**EXERCISE REQUIREMENTS:** Gather all lines in the entries that include the word "Ontdek".
########################################
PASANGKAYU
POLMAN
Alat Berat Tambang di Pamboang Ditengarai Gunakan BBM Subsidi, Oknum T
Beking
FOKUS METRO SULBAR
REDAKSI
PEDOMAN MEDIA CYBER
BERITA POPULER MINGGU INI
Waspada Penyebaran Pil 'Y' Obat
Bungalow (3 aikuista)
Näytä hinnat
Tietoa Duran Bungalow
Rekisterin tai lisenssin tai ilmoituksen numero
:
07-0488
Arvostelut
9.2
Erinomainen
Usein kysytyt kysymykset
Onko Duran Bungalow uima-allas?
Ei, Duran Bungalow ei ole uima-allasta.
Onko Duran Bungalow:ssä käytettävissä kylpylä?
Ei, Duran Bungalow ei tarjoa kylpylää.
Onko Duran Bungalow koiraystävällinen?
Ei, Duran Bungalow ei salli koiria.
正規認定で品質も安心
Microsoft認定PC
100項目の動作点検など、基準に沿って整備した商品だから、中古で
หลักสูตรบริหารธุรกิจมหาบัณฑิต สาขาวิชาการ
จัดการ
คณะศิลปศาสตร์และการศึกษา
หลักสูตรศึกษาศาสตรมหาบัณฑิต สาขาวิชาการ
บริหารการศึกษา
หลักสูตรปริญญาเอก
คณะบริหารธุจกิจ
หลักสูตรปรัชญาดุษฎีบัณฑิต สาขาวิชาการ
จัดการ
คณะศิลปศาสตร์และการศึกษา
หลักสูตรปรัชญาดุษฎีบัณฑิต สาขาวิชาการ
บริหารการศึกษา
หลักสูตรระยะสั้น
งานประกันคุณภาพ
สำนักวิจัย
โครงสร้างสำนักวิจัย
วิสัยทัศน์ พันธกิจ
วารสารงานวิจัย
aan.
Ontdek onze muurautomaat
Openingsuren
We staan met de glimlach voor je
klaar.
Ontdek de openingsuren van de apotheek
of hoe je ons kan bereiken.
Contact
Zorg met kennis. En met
########################################
**REPLY:**
Ontdek onze muurautomaat
Ontdek de openingsuren van de apotheek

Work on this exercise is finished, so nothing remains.